Data for this task ::
----
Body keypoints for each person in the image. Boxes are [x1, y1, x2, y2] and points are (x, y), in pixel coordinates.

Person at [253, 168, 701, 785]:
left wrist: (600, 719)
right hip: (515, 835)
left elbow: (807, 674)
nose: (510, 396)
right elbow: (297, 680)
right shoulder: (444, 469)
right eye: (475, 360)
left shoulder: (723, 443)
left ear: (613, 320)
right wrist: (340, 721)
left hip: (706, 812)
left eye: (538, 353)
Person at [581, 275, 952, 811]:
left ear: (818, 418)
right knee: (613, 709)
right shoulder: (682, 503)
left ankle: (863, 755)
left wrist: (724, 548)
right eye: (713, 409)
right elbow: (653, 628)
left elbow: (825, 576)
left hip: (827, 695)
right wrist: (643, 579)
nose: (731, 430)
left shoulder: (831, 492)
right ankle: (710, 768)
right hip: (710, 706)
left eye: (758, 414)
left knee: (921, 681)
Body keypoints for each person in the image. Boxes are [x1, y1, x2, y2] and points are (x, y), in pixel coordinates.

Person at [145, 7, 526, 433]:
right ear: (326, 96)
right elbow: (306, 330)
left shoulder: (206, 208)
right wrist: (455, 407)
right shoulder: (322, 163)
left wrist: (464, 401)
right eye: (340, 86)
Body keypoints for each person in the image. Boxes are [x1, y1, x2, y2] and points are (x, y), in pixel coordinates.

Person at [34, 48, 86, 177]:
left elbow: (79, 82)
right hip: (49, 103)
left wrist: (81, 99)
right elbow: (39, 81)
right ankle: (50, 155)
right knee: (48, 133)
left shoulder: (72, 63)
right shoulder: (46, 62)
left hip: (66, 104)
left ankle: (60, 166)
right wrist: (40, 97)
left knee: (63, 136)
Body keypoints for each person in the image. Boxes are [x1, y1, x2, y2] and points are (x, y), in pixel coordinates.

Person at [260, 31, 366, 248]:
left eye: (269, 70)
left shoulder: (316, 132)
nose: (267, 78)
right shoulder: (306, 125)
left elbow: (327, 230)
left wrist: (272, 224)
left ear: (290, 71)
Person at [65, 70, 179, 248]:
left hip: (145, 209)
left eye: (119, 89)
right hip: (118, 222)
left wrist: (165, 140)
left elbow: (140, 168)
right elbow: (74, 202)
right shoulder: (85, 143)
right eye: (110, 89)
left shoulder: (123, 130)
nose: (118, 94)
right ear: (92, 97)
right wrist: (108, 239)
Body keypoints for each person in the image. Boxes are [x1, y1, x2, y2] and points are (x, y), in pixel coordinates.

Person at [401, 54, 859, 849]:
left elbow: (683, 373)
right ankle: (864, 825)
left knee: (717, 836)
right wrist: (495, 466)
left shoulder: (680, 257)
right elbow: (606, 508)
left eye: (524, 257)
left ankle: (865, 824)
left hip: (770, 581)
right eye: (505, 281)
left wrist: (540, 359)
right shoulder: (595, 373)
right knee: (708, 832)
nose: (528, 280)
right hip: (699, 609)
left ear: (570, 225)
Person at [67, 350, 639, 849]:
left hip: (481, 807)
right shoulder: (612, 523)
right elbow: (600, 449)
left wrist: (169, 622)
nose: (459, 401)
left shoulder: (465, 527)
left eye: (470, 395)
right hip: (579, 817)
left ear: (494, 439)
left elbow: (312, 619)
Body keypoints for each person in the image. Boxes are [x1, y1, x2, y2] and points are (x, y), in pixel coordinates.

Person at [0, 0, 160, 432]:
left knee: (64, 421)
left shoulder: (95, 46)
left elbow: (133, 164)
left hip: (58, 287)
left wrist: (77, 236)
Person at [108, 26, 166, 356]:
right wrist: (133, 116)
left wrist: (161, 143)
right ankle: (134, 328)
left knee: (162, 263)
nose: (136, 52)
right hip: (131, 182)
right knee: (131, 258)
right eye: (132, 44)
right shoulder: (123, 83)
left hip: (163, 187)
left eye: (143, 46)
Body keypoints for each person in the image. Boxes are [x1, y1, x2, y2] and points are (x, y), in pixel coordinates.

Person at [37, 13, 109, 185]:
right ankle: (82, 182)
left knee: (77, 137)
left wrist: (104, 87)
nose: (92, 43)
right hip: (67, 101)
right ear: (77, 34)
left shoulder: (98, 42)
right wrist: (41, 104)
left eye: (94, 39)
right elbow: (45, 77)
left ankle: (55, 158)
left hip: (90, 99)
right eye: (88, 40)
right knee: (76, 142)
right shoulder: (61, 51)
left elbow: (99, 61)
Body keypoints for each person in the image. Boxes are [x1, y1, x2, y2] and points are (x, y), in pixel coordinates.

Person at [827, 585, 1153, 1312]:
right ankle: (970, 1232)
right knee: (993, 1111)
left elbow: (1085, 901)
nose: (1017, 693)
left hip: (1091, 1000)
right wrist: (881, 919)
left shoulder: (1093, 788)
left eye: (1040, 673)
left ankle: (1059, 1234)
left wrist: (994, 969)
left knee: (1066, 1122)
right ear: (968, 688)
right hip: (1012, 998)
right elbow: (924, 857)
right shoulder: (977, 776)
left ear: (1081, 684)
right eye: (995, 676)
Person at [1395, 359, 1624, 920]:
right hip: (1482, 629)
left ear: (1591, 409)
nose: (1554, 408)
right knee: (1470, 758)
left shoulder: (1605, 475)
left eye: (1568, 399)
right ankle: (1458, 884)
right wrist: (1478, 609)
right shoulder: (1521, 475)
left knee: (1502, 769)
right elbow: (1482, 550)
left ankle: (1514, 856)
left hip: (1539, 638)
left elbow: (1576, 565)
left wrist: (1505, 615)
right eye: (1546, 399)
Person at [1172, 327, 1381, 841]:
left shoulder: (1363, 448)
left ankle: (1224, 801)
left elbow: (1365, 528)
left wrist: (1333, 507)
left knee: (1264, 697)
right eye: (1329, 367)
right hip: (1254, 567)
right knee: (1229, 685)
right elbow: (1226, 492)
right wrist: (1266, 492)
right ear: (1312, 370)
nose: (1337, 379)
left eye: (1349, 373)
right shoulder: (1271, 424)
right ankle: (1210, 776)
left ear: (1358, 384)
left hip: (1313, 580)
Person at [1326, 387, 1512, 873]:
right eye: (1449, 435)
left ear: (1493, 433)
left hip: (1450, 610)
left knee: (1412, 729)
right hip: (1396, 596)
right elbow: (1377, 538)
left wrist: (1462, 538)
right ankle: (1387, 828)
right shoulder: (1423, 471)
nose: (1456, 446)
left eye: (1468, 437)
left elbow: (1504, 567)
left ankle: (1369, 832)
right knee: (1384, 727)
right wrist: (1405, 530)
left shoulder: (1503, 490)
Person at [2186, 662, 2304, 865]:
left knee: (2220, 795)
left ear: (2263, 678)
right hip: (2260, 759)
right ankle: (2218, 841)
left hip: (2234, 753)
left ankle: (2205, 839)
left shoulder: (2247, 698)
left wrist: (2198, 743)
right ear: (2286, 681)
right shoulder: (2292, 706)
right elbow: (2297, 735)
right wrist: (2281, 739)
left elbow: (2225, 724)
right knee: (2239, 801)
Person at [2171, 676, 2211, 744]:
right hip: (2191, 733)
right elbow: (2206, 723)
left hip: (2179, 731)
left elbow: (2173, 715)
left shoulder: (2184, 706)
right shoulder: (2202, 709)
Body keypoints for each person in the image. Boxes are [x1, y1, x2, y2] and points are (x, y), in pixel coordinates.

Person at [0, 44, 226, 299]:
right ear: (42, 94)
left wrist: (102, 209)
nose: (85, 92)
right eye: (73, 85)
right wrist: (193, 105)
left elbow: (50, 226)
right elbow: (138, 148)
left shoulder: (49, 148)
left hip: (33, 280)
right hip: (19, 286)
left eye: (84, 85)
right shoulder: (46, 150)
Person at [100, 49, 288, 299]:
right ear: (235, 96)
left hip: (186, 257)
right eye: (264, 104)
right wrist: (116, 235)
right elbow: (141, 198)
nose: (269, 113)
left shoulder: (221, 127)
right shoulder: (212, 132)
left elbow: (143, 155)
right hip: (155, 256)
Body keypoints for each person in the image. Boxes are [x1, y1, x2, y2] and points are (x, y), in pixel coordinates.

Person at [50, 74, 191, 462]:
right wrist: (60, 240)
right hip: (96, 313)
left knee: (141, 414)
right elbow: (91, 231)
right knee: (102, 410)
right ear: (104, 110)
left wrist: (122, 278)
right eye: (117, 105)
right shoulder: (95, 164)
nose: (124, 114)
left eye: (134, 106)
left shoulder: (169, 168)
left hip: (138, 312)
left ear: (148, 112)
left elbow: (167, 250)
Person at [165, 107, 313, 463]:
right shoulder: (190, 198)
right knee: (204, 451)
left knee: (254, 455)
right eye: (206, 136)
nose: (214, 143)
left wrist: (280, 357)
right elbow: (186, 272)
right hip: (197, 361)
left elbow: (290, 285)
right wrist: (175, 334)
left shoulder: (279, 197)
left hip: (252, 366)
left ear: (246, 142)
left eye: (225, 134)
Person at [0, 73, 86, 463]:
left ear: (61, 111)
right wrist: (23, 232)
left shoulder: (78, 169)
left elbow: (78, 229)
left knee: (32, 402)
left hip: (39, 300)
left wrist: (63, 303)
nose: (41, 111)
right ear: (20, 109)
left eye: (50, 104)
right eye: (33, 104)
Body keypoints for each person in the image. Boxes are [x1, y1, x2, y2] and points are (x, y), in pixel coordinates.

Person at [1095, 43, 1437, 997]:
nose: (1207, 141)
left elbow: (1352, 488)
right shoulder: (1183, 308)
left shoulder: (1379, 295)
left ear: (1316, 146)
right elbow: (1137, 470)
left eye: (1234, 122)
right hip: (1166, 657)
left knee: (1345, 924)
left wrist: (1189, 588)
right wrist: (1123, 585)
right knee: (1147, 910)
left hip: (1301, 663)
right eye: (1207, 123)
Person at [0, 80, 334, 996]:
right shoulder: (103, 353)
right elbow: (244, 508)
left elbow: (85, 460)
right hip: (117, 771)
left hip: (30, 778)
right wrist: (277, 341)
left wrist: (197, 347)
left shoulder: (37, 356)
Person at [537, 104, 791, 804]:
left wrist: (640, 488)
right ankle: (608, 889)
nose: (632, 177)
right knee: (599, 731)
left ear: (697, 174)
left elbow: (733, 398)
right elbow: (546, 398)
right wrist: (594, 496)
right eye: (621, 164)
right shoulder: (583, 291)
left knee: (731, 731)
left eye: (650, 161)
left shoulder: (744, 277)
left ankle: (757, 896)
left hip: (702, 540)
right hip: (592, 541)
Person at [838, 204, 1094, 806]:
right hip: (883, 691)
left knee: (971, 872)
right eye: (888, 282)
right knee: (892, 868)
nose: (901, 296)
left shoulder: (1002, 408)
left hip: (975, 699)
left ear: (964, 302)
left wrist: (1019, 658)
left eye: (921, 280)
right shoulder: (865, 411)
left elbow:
----
Return a word-for-word copy of the lines above from the one holding "right hip: (118, 222)" through the one holding "left knee: (717, 836)", with both of them included and nothing besides.

Task result ::
right hip: (118, 222)
left wrist: (165, 140)
left elbow: (140, 168)
right elbow: (74, 202)
right shoulder: (85, 143)
right eye: (110, 89)
left shoulder: (123, 130)
nose: (118, 94)
right ear: (92, 97)
right wrist: (108, 239)
Body keypoints for each person in the image. Boxes are [x1, y1, x2, y2] and points are (x, y), in pixel coordinates.

Person at [401, 54, 859, 849]:
left elbow: (683, 373)
right ankle: (864, 825)
left knee: (717, 836)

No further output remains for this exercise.